##### Extracted entries
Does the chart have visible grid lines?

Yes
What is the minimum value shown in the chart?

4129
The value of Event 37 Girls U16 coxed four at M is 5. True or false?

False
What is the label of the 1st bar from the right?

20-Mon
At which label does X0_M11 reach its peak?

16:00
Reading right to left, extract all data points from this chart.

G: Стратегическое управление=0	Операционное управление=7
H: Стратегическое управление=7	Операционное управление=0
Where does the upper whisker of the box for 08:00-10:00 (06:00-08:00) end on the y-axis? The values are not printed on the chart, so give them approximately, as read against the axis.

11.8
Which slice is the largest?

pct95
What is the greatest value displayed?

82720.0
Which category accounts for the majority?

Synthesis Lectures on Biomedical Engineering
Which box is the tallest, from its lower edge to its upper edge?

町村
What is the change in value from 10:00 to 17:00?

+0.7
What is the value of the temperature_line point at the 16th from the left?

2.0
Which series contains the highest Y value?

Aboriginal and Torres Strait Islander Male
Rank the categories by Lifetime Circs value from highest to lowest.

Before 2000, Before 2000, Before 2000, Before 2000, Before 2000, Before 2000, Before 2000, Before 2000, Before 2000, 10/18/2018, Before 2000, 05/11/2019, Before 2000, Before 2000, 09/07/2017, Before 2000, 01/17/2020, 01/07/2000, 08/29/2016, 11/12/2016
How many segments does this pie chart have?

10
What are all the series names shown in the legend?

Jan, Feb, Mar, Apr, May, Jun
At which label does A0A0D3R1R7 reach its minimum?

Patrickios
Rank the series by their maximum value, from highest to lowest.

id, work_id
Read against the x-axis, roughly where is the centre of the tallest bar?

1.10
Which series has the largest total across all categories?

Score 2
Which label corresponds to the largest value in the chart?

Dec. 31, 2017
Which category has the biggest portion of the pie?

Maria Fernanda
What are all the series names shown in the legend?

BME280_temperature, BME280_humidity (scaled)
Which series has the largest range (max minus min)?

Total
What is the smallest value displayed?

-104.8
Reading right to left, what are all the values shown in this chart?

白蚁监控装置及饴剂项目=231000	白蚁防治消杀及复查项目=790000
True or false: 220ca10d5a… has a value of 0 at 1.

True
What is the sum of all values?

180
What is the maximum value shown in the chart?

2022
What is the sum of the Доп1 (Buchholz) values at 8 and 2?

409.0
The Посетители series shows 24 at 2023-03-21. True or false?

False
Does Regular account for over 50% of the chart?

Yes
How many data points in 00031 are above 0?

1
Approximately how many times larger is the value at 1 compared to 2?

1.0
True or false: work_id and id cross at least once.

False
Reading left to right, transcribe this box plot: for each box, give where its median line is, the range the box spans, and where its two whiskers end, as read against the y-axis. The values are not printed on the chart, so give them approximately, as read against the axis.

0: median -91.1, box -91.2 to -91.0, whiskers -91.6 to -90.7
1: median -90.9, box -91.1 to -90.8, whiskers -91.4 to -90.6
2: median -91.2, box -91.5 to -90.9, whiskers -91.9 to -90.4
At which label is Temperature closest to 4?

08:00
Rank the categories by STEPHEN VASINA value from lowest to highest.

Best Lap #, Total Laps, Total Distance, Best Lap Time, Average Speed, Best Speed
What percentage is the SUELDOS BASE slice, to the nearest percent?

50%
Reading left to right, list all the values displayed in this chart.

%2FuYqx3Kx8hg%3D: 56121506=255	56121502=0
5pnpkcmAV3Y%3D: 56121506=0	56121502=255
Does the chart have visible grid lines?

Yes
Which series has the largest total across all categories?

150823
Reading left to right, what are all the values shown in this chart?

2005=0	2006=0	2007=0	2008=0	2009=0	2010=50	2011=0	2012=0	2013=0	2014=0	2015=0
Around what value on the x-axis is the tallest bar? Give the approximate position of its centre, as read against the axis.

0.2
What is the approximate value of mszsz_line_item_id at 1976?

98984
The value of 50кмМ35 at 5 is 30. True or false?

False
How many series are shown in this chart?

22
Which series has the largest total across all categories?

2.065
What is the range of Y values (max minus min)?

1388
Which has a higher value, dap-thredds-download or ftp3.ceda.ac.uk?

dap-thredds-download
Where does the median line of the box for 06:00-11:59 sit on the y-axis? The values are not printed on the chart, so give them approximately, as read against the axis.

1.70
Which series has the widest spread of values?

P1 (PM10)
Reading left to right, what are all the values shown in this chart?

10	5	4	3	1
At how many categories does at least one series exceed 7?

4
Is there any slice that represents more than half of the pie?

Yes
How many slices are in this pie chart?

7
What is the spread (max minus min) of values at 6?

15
##########
(What to work on):
Update the rows above by replacing every "y-axis" with "vertical axis", and leave everything else unchanged.

(Response):
Does the chart have visible grid lines?

Yes
What is the minimum value shown in the chart?

4129
The value of Event 37 Girls U16 coxed four at M is 5. True or false?

False
What is the label of the 1st bar from the right?

20-Mon
At which label does X0_M11 reach its peak?

16:00
Reading right to left, extract all data points from this chart.

G: Стратегическое управление=0	Операционное управление=7
H: Стратегическое управление=7	Операционное управление=0
Where does the upper whisker of the box for 08:00-10:00 (06:00-08:00) end on the vertical axis? The values are not printed on the chart, so give them approximately, as read against the axis.

11.8
Which slice is the largest?

pct95
What is the greatest value displayed?

82720.0
Which category accounts for the majority?

Synthesis Lectures on Biomedical Engineering
Which box is the tallest, from its lower edge to its upper edge?

町村
What is the change in value from 10:00 to 17:00?

+0.7
What is the value of the temperature_line point at the 16th from the left?

2.0
Which series contains the highest Y value?

Aboriginal and Torres Strait Islander Male
Rank the categories by Lifetime Circs value from highest to lowest.

Before 2000, Before 2000, Before 2000, Before 2000, Before 2000, Before 2000, Before 2000, Before 2000, Before 2000, 10/18/2018, Before 2000, 05/11/2019, Before 2000, Before 2000, 09/07/2017, Before 2000, 01/17/2020, 01/07/2000, 08/29/2016, 11/12/2016
How many segments does this pie chart have?

10
What are all the series names shown in the legend?

Jan, Feb, Mar, Apr, May, Jun
At which label does A0A0D3R1R7 reach its minimum?

Patrickios
Rank the series by their maximum value, from highest to lowest.

id, work_id
Read against the x-axis, roughly where is the centre of the tallest bar?

1.10
Which series has the largest total across all categories?

Score 2
Which label corresponds to the largest value in the chart?

Dec. 31, 2017
Which category has the biggest portion of the pie?

Maria Fernanda
What are all the series names shown in the legend?

BME280_temperature, BME280_humidity (scaled)
Which series has the largest range (max minus min)?

Total
What is the smallest value displayed?

-104.8
Reading right to left, what are all the values shown in this chart?

白蚁监控装置及饴剂项目=231000	白蚁防治消杀及复查项目=790000
True or false: 220ca10d5a… has a value of 0 at 1.

True
What is the sum of all values?

180
What is the maximum value shown in the chart?

2022
What is the sum of the Доп1 (Buchholz) values at 8 and 2?

409.0
The Посетители series shows 24 at 2023-03-21. True or false?

False
Does Regular account for over 50% of the chart?

Yes
How many data points in 00031 are above 0?

1
Approximately how many times larger is the value at 1 compared to 2?

1.0
True or false: work_id and id cross at least once.

False
Reading left to right, transcribe this box plot: for each box, give where its median line is, the range the box spans, and where its two whiskers end, as read against the vertical axis. The values are not printed on the chart, so give them approximately, as read against the axis.

0: median -91.1, box -91.2 to -91.0, whiskers -91.6 to -90.7
1: median -90.9, box -91.1 to -90.8, whiskers -91.4 to -90.6
2: median -91.2, box -91.5 to -90.9, whiskers -91.9 to -90.4
At which label is Temperature closest to 4?

08:00
Rank the categories by STEPHEN VASINA value from lowest to highest.

Best Lap #, Total Laps, Total Distance, Best Lap Time, Average Speed, Best Speed
What percentage is the SUELDOS BASE slice, to the nearest percent?

50%
Reading left to right, list all the values displayed in this chart.

%2FuYqx3Kx8hg%3D: 56121506=255	56121502=0
5pnpkcmAV3Y%3D: 56121506=0	56121502=255
Does the chart have visible grid lines?

Yes
Which series has the largest total across all categories?

150823
Reading left to right, what are all the values shown in this chart?

2005=0	2006=0	2007=0	2008=0	2009=0	2010=50	2011=0	2012=0	2013=0	2014=0	2015=0
Around what value on the x-axis is the tallest bar? Give the approximate position of its centre, as read against the axis.

0.2
What is the approximate value of mszsz_line_item_id at 1976?

98984
The value of 50кмМ35 at 5 is 30. True or false?

False
How many series are shown in this chart?

22
Which series has the largest total across all categories?

2.065
What is the range of Y values (max minus min)?

1388
Which has a higher value, dap-thredds-download or ftp3.ceda.ac.uk?

dap-thredds-download
Where does the median line of the box for 06:00-11:59 sit on the vertical axis? The values are not printed on the chart, so give them approximately, as read against the axis.

1.70
Which series has the widest spread of values?

P1 (PM10)
Reading left to right, what are all the values shown in this chart?

10	5	4	3	1
At how many categories does at least one series exceed 7?

4
Is there any slice that represents more than half of the pie?

Yes
How many slices are in this pie chart?

7
What is the spread (max minus min) of values at 6?

15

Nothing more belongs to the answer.